There’s an argument that this is the common sense view. E.g. consider:
Common-sense Eutopia: In the future, there is a very large population with very high well-being; those people are able to do almost anything they want as long as they don’t harm others. They have complete scientific and technological understanding. War and conflict are things of the past. Environmental destruction has been wholly reversed; Earth is now a natural paradise. However, society is limited only to the solar system, and will come to an end once the Sun has exited its red giant phase, in about five billion years.
Does this seem to capture less than one 10^22th of all possible value? (Because there are ~10^22 affectable stars, so civilisation could be over 10^22 times as big). On my common-sense moral intuitions, no.
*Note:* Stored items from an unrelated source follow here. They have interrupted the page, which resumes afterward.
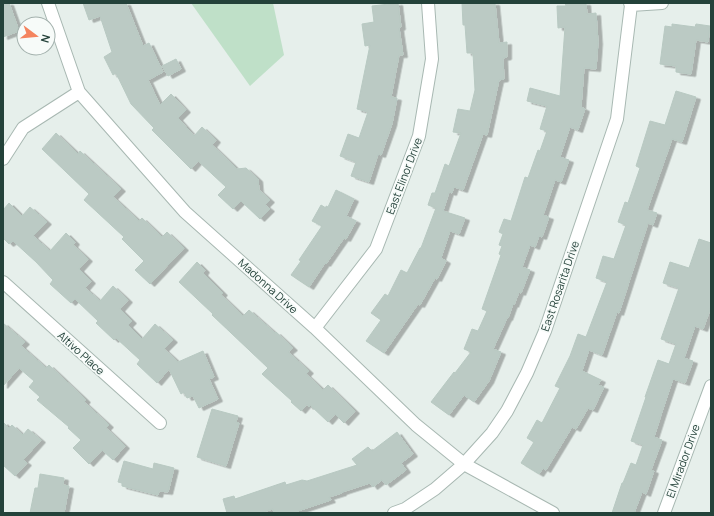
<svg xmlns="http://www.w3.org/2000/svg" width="714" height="516" font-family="Manrope,sans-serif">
  <defs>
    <filter id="shadow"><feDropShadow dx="4.5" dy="2.5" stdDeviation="0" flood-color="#0004"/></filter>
  </defs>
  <rect width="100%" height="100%" fill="#e6efeb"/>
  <path fill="#bfe0c8" d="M 191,3 L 273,3 L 284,55 L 250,86 Z"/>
  <path fill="#bbcac4" stroke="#b8c9c2" filter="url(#shadow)" d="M 3,3 L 9,3 L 19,31 L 3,37 Z
    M 83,3 L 126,3 L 143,46 L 149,43 L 163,72 L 148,80 L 160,105 L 171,94 L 186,110 L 178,118 L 194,136 L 202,127 L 216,140 L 212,145 L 237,169 L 246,168 L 258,179 L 259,190 L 270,200 L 265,205 L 270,209 L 260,219 L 241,201 L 233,209 L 218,195 L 226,187 L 198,161 L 191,169 L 152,130 L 154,128 L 131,104 L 116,73 L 113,75 L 104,57 L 112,52 L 100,16 L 89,20 Z
    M 398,3 L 401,27 L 399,28 L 403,55 L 399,55 L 391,97 L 397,98 L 392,124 L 381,155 L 378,154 L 369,182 L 351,176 L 356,162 L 340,156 L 348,134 L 359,138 L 368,112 L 357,109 L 370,45 L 365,46 L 362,24 L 374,22 L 372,6 Z
    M 462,3 L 495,3 L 499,43 L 507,42 L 507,57 L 503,58 L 504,79 L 499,80 L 487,135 L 483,134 L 463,190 L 454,187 L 452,193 L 449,192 L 443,211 L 465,218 L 459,234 L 450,231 L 441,258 L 446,261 L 437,279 L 435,278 L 420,305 L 418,304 L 384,353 L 366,341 L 381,320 L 371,313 L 385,294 L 388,296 L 401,270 L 407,273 L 420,248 L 421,248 L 436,208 L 428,205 L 432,193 L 435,193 L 445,164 L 449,166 L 461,133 L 453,132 L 458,109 L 470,111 L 475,90 L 473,53 L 467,53 L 465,25 L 463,25 Z
    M 565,3 L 586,3 L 587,14 L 596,13 L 598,42 L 596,69 L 584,68 L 581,107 L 585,109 L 578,130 L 570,127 L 560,157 L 569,160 L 561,182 L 555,180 L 543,215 L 549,217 L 542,237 L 539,236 L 535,247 L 530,245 L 522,267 L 530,270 L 521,293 L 519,292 L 514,305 L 513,304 L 508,318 L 507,318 L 493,349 L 501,352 L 489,381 L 474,402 L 464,395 L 449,415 L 431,402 L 454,372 L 455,373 L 471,352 L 464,349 L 472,329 L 478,331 L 487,311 L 482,309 L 501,255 L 499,254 L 502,246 L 499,245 L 503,234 L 499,232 L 504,219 L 511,221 L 525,177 L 528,178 L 538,150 L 540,151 L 547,131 L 540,129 L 547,106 L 527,101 L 530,88 L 560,96 L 565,27 L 558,28 L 557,6 L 566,6 Z
    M 672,24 L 695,27 L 696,24 L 710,26 L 708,42 L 696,40 L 691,74 L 676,72 L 676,66 L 660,64 L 665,26 L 672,27 Z
    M 176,59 L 181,69 L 168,76 L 162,66 Z
    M 676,91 L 696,97 L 682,142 L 672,139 L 647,210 L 657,213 L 653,225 L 648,223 L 619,313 L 617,312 L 602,355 L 589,350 L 582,371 L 601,380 L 598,385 L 604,387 L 593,410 L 588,408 L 576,429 L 572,427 L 546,470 L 543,468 L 539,474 L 521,463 L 534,442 L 527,438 L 537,420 L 542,423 L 560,388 L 555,386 L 570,356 L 578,334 L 586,337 L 607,282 L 596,278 L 603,256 L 614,259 L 626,225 L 618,222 L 625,202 L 628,203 L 640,168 L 636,166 L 650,121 L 665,125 Z
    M 56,133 L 78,154 L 80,151 L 121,189 L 113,197 L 139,221 L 142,218 L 162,237 L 167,232 L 184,248 L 150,284 L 135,270 L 144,261 L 122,239 L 124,237 L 84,200 L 89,194 L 42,149 Z
    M 336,190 L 354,199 L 346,216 L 356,221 L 346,239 L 344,238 L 326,264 L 325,263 L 309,287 L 291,275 L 301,261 L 299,260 L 322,226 L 312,221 L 321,205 L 326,208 L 326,206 L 328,207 Z
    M 9,203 L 22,216 L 30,207 L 47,222 L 33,236 L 50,251 L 66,233 L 75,242 L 73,245 L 88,259 L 79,269 L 91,281 L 85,288 L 100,301 L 113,286 L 128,300 L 120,309 L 132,321 L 128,325 L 142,339 L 155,324 L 173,340 L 164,349 L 178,362 L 203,351 L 214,377 L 209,379 L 218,399 L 199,408 L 193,396 L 187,398 L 184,392 L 181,394 L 169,369 L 157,383 L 137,364 L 140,360 L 116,338 L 114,340 L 96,323 L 98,321 L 75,299 L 71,303 L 50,284 L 53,280 L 36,262 L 13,241 L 9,244 L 3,238 L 3,210 Z
    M 699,239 L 711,243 L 711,307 L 703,329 L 695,326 L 684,358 L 693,361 L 685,383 L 673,379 L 661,415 L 654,437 L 662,440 L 651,470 L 654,471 L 646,494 L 642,492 L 634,513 L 612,513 L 622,483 L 623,483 L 631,463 L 636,465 L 643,445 L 631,441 L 646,397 L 645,397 L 658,360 L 669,364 L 676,344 L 661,339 L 679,288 L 663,283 L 670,262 L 689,268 Z
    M 197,262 L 205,270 L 203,273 L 223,293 L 221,295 L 243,316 L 249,310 L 275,333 L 276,332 L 293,348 L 288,352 L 309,371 L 306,374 L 323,390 L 328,385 L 355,411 L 344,423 L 335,414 L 328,422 L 310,405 L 309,407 L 307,404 L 301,411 L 291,402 L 292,401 L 262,374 L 268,368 L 212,315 L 213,314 L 179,282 Z
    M 3,323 L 25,342 L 21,346 L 46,368 L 49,365 L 86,400 L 84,402 L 109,425 L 106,428 L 125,446 L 113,460 L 102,450 L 89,464 L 73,448 L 81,440 L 68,428 L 69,427 L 37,400 L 40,397 L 29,387 L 34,381 L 19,368 L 3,386 Z
    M 212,409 L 238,416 L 236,422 L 239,423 L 226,466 L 197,457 Z
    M 3,422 L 9,428 L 12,425 L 23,435 L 28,429 L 41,440 L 23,460 L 27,463 L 15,476 L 3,465 Z
    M 397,432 L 413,454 L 401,463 L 406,470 L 386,485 L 382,480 L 373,487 L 370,483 L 342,492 L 342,493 L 329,497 L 331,500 L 298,511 L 299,513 L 274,513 L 273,509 L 260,513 L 227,513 L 223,499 L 234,496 L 235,499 L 285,482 L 286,485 L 302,480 L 307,481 L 357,465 L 352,459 L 368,447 L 372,451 Z
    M 124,461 L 153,469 L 154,463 L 174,468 L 168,492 L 159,491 L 158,495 L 122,486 L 122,483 L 118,482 Z
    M 40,474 L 64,478 L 63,485 L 69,486 L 64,513 L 30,513 L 35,488 L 38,488 Z"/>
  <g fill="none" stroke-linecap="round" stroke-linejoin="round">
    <defs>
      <path id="minor" d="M 48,3 L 79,92 L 185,212 L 315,328 L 416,425 L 464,464 L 553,513
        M 631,5 L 662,3
        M 3,159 L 23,128 L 79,92
        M 3,282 L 160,423
        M 315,328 L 376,249 L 419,136 L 432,59 L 428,3
        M 394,513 L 405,509 L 435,489 L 464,464 L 492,433 L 507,411 L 527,373 L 545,331 L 617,119 L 631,5 L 630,3
        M 664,513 L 711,386"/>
    </defs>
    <use href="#minor" stroke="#a8b8b2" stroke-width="14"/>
    <use href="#minor" stroke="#fff" stroke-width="12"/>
  </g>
  <g text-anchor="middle" stroke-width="3.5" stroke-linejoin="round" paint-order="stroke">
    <g font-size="11" fill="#24423a" stroke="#f7fbf9">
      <text transform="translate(404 176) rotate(-69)" y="4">East Elinor Drive</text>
      <text transform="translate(268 286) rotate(42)" y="4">Madonna Drive</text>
      <text transform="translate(560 286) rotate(-71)" y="4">East Rosarita Drive</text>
      <text transform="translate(81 353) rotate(42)" y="4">Altivo Place</text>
      <text transform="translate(683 461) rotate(-70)" y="4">El Mirador Drive</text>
    </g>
  </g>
  <rect width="714" height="516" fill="none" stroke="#24423a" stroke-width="8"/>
  <g transform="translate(36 36) rotate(106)"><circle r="19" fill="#f7fbf9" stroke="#a3b1ad"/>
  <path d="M0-3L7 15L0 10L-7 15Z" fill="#f4845f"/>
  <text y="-6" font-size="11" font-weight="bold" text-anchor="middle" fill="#24423a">N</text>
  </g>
</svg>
Making this argument stronger: Normally, quantities of value are defined are in terms of the value of risky gambles. So what it means to say that Common-sense Eutopia is less than one 10^22th of all possible value is that a gamble with a one in 10^22 chance of producing an ideal-society-across-all-the-stars, and a (1 − 1/10^22) chance of near-term extinction, is better than producing Common-sense Eutopia for certain.
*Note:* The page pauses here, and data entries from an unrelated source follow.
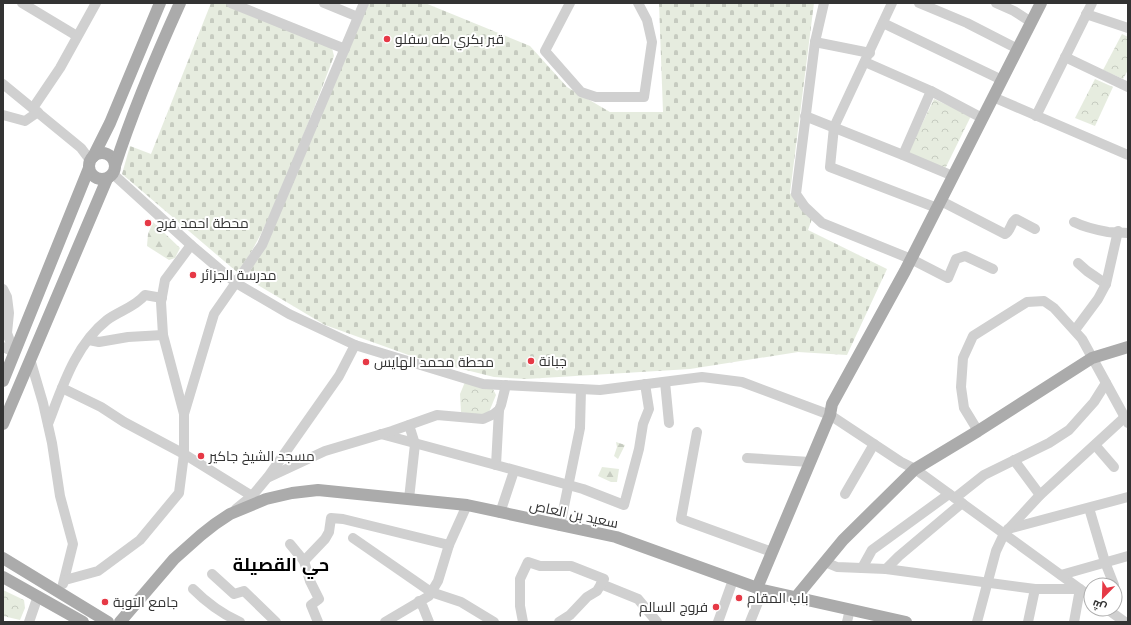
<svg xmlns="http://www.w3.org/2000/svg" width="1131" height="625" font-family="Montserrat,Cairo,sans-serif">
	<style>
		.forest { fill: url(#forest-firs) }
		.cemetery { fill: url(#cemetery-stones) }
		.park { fill: url(#park-crowns) }
		.lines { fill: none; stroke-linecap: round; stroke-linejoin: round }
		.minor { stroke: #d0d0d0; stroke-width: 10 }
		.major { stroke: #ababab; stroke-width: 12 }
		.poi-dot { fill: #e63946; stroke: #fff; stroke-width: 1.5 }
		.labels { text-anchor: middle; dominant-baseline: central; stroke-width: 4; stroke-linejoin: round; paint-order: stroke }
		.poi-label { font-size: 14px; fill: #333; stroke: #fff; text-anchor: start }
		.street-label { font-size: 14px; fill: #333; stroke: #fff }
		.district-label { font-size: 18px; font-weight: bold; fill: #000; stroke: #fff }
	</style>
	<defs>
		<pattern id="forest-firs" width="22" height="20" patternUnits="userSpaceOnUse"><rect width="22" height="20" fill="#e6ecdf"/><path d="M5 1l3.5 6h-7zM16 11l3.5 6h-7z" fill="#c6cbc0"/></pattern>
		<pattern id="cemetery-stones" width="16" height="16" patternUnits="userSpaceOnUse"><rect width="16" height="16" fill="#e6ecdf"/><path d="M2 7V4a2 2 0 0 1 4 0v3zM10 15v-3a2 2 0 0 1 4 0v3z" fill="#c6cbc0"/></pattern>
		<pattern id="park-crowns" width="20" height="18" patternUnits="userSpaceOnUse"><rect width="20" height="18" fill="#e6ecdf"/><path d="M2 6a3 3 0 1 1 6 0M12 15a3 3 0 1 1 6 0" fill="none" stroke="#c6cbc0"/></pattern>
	</defs>
	<rect width="100%" height="100%" fill="#fff"/>
	<g class="forest">
		<polygon points="153,222 180,248 175,258 169,260 147,246 148,234"/>
		<polygon points="616,442 625,445 618,459 614,456 617,447"/>
		<polygon points="602,467 619,469 617,482 611,482 598,476"/>
	</g>
	<g class="cemetery">
		<path d="M211 3H229L332 48 334 56C317 101 299 147 280 192 267 221 257 247 237 272L122 174 130 146 151 154Z"/>
		<polygon points="369,3 425,3 530,46 567,87 610,112 663,112 659,3 814,3 790,193 812,219 808,230 887,269 847,355 798,352 690,369 526,379 494,377 414,357 325,325 246,278 259,256"/>
	</g>
	<g class="park">
		<polygon points="1122,34 1128,37 1128,70 1123,79 1103,70"/>
		<polygon points="1095,79 1113,87 1095,126 1075,118"/>
		<polygon points="934,99 971,116 943,173 907,155"/>
		<polygon points="465,382 492,387 496,395 489,412 482,416 461,412 460,394"/>
		<polygon points="3,590 24,600 25,608 20,620 3,616"/>
	</g>
	<g class="lines">
		<g class="minor">
			<polyline points="22,3 77,36"/>
			<polyline points="231,3 345,49"/>
			<polyline points="324,3 358,17"/>
			<polyline points="570,3 545,51 581,92 596,97 644,97 652,42 647,20 638,3"/>
			<polyline points="824,3 815,42 796,194 805,207 822,223 911,259 948,278 956,259 965,256 993,269"/>
			<polyline points="892,3 834,127 830,167 937,208"/>
			<polyline points="919,3 967,23 1018,49"/>
			<polyline points="996,3 1014,11 1031,22"/>
			<polyline points="1086,14 1128,28"/>
			<polyline points="883,23 1002,80"/>
			<polyline points="815,42 870,53"/>
			<polyline points="1065,57 1128,87"/>
			<polyline points="865,62 931,91 982,118"/>
			<polyline points="3,84 81,148 90,160"/>
			<polyline points="993,97 1128,155"/>
			<polyline points="33,108 60,68 96,3"/>
			<polyline points="3,115 25,121 38,112"/>
			<polyline points="805,116 903,155 953,176"/>
			<polyline points="1036,116 1092,3"/>
			<polyline points="903,155 931,91"/>
			<polyline points="113,174 191,245 236,283 289,314 355,345 483,384 600,390 702,377 742,382 830,415 901,462 915,469 1091,597"/>
			<path d="M941 201 1005 234C1011 231 1010 223 1016 219L1035 229"/>
			<path d="M1074 222C1084 227 1097 230 1108 232 1115 233 1121 232 1128 233"/>
			<polyline points="1078,263 1087,271 1106,284"/>
			<polyline points="3,289 7,297 9,313 7,333 14,352"/>
			<polyline points="1075,330 1098,299 1106,284 1118,231"/>
			<polyline points="89,340 99,342 128,337 163,335"/>
			<polyline points="3,347 14,352"/>
			<polyline points="30,359 43,403 52,443 60,496 73,544 63,584"/>
			<polyline points="665,382 669,423"/>
			<polyline points="62,388 101,407 124,422 184,454 252,496"/>
			<polyline points="499,410 496,465 583,489 624,505 639,449 643,424 649,409 645,384"/>
			<polyline points="184,414 214,314 262,245 364,3"/>
			<path d="M48 424C62 388 75 345 107 320 119 311 135 307 145 295L162 298"/>
			<polyline points="978,431 964,408 961,387 963,358 973,336 1027,302 1044,301 1054,308 1082,339 1128,423"/>
			<polyline points="697,432 681,519 772,552"/>
			<polyline points="381,434 496,465"/>
			<polyline points="1095,445 1114,467"/>
			<polyline points="747,458 810,462"/>
			<polyline points="1014,460 1040,495"/>
			<polyline points="268,477 339,376 355,345"/>
			<polyline points="845,494 874,444"/>
			<polyline points="955,498 984,475 1049,443 1069,430 1094,402 1106,383"/>
			<polyline points="409,499 415,444 409,425"/>
			<polyline points="1089,508 1105,562 1114,585"/>
			<polyline points="236,509 252,496 267,478 325,451 392,431 437,415 483,419 494,414 499,410 501,405 506,385"/>
			<polyline points="500,513 514,471"/>
			<polyline points="560,526 580,428 581,389"/>
			<polyline points="1008,529 1128,497"/>
			<polyline points="353,538 431,592 461,602 494,622"/>
			<polyline points="290,544 304,561 310,581 319,599 311,605 318,622"/>
			<polyline points="304,561 325,539 329,532 331,518 343,519 449,545"/>
			<polyline points="825,562 837,567 886,569 1035,589 1080,589 1074,622"/>
			<polyline points="862,568 872,550 949,494"/>
			<polyline points="886,569 899,556 962,503"/>
			<polyline points="212,574 234,594 244,591 276,622"/>
			<polyline points="1061,575 1128,556"/>
			<polyline points="65,580 98,571 140,540 179,493 184,454 184,414 163,335 161,302 165,280 191,245"/>
			<polyline points="601,584 638,599 657,622"/>
			<path d="M193 589C207 603 222 614 240 622"/>
			<polyline points="419,601 423,607 429,622"/>
			<polyline points="1107,609 1125,622"/>
			<polyline points="29,622 38,596"/>
			<polyline points="385,622 429,596 438,581 449,545 467,505"/>
			<polyline points="523,622 520,606 520,579 528,562 540,566 571,566 604,579 597,591 587,597 570,615 559,622"/>
			<polyline points="718,622 733,580"/>
			<polyline points="750,622 763,590"/>
			<polyline points="847,622 850,609"/>
			<polyline points="977,622 996,551 1004,534 1040,495 1125,417"/>
			<polyline points="1028,622 1035,589"/>
		</g>
		<g class="major">
			<circle cx="102" cy="166" r="13"/>
			<polyline points="93,157 110,123 160,3"/>
			<path d="M115 166C133 110 156 56 180 3"/>
			<polyline points="3,381 89,168"/>
			<polyline points="3,424 107,179"/>
			<polyline points="3,558 108,622"/>
			<polyline points="3,577 83,622"/>
			<polyline points="757,588 830,415 832,404 905,271 1041,3"/>
			<polyline points="796,597 843,540 915,469 978,431 1092,358 1128,347"/>
			<polyline points="120,622 174,559 201,535 215,524 230,514 266,499 292,493 318,490 467,505 616,537 763,590 906,622"/>
		</g>
	</g>
	<g class="poi-dot">
		<circle cx="387" cy="39" r="4"/>
		<circle cx="148" cy="223" r="4"/>
		<circle cx="193" cy="275" r="4"/>
		<circle cx="531" cy="361" r="4"/>
		<circle cx="366" cy="362" r="4"/>
		<circle cx="201" cy="456" r="4"/>
		<circle cx="739" cy="598" r="4"/>
		<circle cx="105" cy="602" r="4"/>
		<circle cx="716" cy="607" r="4"/>
	</g>
	<g class="labels">
		<g class="poi-label">
			<text x="395" y="39">قبر بكري طه سفلو</text>
			<text x="156" y="223">محطة احمد فرج</text>
			<text x="201" y="275">مدرسة الجزائر</text>
			<text x="539" y="361">جبانة</text>
			<text x="374" y="362">محطة محمد الهايس</text>
			<text x="209" y="456">مسجد الشيخ جاكير</text>
			<text x="747" y="598">باب المقام</text>
			<text x="113" y="602">جامع التوبة</text>
			<text x="708" y="607" text-anchor="end">فروج السالم</text>
		</g>
		<g class="street-label">
			<text transform="translate(574 514) rotate(12)">سعيد بن العاص</text>
		</g>
		<g class="district-label">
			<text x="281" y="565">حي القصيلة</text>
		</g>
	</g>
	<rect width="1131" height="625" fill="none" stroke="#333333" stroke-width="8"/>
	<g transform="translate(1103 597) rotate(203)"><circle r="19" fill="#ffffff" stroke="#adadad"/>
	<path d="M0-3L7 15L0 10L-7 15Z" fill="#e63946"/>
	<text y="-6" font-size="11" font-weight="bold" text-anchor="middle" fill="#333333">ش</text>
	</g>
</svg>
But that seems wild. Of all the issues facing classical utilitarianism, this seems the most problematic to me.
Average utilitarianism is approx linear in resources as long as at least one possible individual’s wellbeing is linear in resources.
I.e. we create Mr Utility Monster, who has wellbeing that is linear in resources, and give all resources to benefiting Mr Monster. Total value is the same as it would be under total utilitarianism, just divided by a constant (namely, the number of people who’ve ever lived).
Unpacking this: on linear-in-resources (LIR) views, we could lose out on most value if we (i) capture only a small fraction of resources that we could have done, and/or (ii) use resources in a less efficient way than we could have done. (Where on a LIR view, there is some use of resources that has the highest value/unit of resources, and everything should be used in that way.)
Plausibly at least, only a tiny % of possible ways of using resources are close to the value produced by the highest value/unit of resources use. So, the thinking goes, merely getting non-extinction isn’t yet getting you close to a near-best future—instead you really need to get from a non-extinction future to that optimally-used-resources future, and if you don’t then you lose out on almost all value.
Discussion topic: People vary a lot in the extent to which, and how likely it is, that post-AGI, different people will converge on the same moral views. I feel fairly sceptical about having a high likelihood of convergence; I certainly don’t think we should bank on it.
[See my response to Andreas below. Here I meant “convergence” as shorthand to refer to “fully accurate, motivational convergence”.]
Thanks! I appreciate you clarifying this, and for being clear about it. Views along these lines are what I always expect subjectivists to have, and they never do, and then I feel confused.